About this exercise: Look for "pixels" in each line of the entries, and return the matching lines.

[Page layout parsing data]
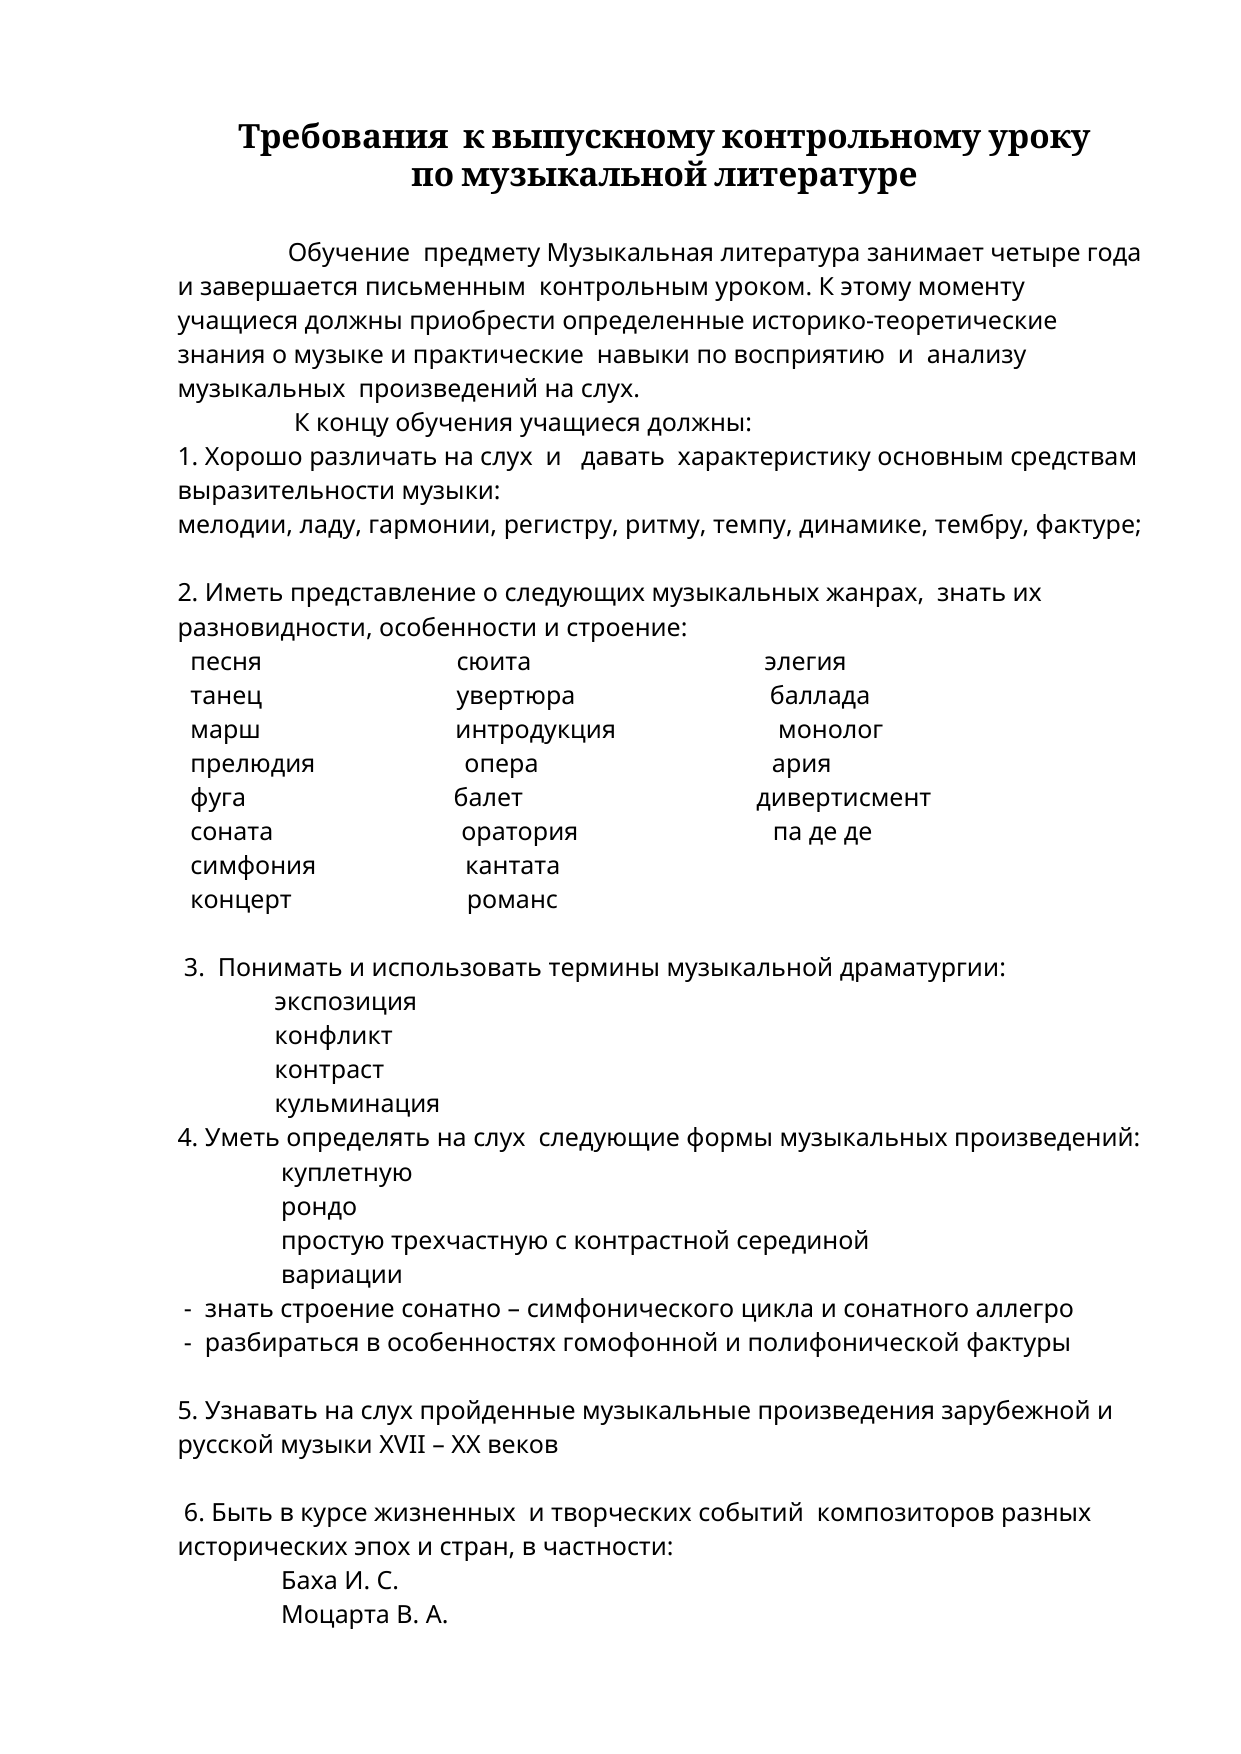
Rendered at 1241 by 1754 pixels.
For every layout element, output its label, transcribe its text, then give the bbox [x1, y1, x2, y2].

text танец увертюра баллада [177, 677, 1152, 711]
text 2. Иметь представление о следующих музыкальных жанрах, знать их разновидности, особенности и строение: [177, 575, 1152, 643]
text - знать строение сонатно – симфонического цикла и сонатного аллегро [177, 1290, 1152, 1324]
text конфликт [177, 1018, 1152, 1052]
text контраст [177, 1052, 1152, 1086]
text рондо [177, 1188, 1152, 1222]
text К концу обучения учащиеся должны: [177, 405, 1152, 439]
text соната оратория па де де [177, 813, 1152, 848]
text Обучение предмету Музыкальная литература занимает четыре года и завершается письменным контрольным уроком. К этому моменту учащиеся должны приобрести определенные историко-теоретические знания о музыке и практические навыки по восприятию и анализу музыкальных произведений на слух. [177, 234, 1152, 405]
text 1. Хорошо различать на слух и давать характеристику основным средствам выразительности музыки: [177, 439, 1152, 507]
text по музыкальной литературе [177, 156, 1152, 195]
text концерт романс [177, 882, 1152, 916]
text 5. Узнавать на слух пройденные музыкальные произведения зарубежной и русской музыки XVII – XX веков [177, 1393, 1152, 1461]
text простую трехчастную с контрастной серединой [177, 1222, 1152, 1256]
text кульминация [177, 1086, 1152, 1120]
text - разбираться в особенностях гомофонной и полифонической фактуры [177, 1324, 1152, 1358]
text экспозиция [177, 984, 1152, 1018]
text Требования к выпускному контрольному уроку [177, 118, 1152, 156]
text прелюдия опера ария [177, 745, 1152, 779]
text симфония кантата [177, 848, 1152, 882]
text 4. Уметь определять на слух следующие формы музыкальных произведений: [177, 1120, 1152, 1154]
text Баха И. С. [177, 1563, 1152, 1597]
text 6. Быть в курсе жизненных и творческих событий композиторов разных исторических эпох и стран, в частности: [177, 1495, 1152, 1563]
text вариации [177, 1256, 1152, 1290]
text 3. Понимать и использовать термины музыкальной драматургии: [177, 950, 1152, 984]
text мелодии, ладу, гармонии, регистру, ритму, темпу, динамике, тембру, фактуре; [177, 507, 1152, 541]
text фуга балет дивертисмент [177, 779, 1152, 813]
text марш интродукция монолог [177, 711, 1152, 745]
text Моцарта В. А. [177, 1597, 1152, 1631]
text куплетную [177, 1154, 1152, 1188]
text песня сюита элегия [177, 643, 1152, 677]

---

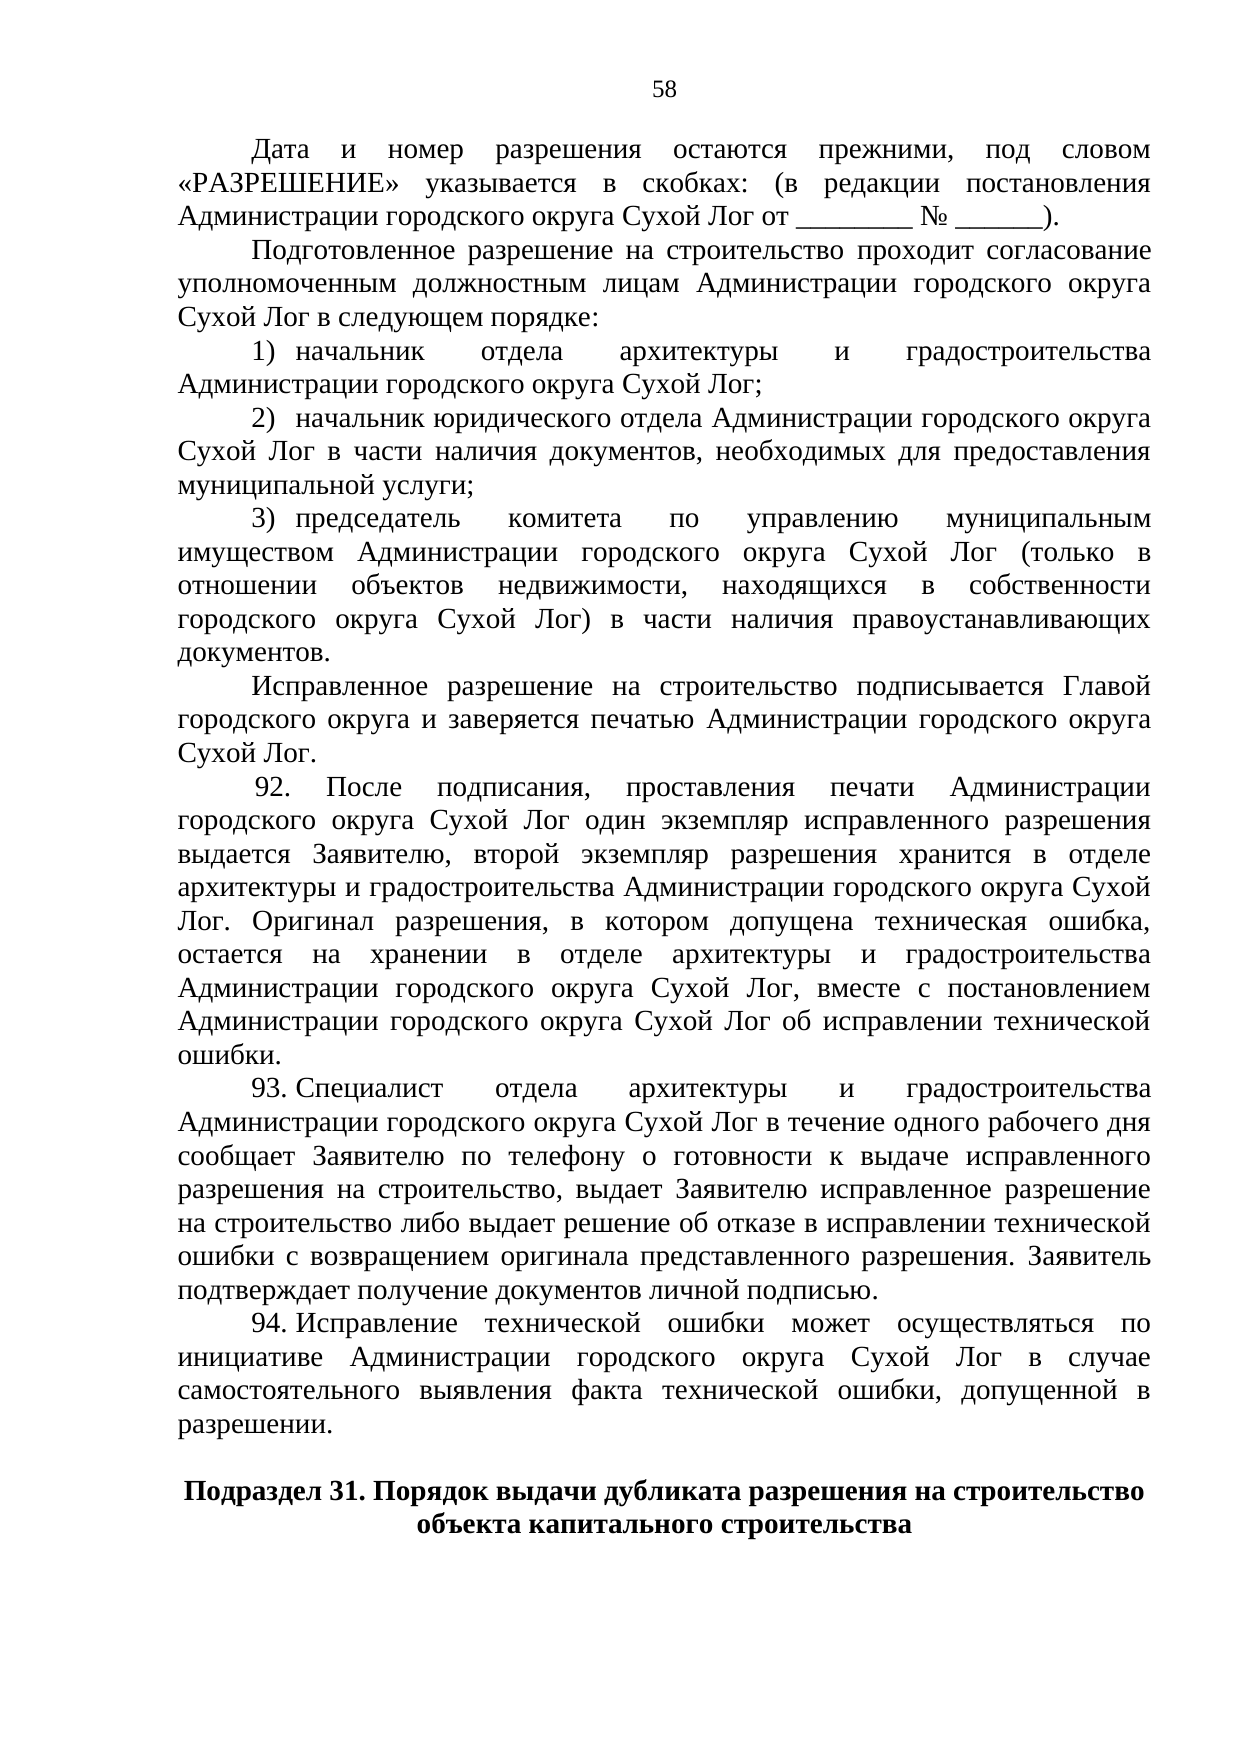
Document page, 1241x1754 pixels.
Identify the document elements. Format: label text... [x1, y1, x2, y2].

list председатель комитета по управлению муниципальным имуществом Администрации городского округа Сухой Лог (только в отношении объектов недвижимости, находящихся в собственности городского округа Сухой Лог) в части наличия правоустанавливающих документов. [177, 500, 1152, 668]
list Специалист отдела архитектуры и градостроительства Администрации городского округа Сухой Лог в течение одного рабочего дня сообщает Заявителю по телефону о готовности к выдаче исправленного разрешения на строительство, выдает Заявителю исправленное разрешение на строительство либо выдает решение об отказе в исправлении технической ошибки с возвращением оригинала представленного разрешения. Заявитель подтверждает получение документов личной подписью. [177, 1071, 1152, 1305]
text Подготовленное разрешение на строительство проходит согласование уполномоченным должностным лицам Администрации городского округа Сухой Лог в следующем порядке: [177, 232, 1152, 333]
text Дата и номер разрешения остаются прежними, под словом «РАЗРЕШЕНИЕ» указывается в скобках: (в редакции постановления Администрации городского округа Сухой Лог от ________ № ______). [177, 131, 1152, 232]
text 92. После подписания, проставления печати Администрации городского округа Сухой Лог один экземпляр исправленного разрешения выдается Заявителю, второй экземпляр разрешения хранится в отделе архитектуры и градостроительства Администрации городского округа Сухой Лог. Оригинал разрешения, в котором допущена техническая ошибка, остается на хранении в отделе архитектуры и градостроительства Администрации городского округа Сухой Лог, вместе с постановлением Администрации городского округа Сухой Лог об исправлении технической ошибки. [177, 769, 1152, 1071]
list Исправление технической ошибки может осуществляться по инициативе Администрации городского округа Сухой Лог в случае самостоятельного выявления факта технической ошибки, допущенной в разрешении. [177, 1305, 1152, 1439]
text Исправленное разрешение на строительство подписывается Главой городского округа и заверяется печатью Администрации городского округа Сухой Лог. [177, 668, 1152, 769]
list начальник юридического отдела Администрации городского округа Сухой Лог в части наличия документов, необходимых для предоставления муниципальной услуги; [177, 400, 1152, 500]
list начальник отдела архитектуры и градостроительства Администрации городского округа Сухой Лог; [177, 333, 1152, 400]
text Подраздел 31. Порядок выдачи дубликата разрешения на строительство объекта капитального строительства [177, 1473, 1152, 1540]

Your solution:
Rendered at 1241 by 1754 pixels.
Document page, 1241x1754 pixels.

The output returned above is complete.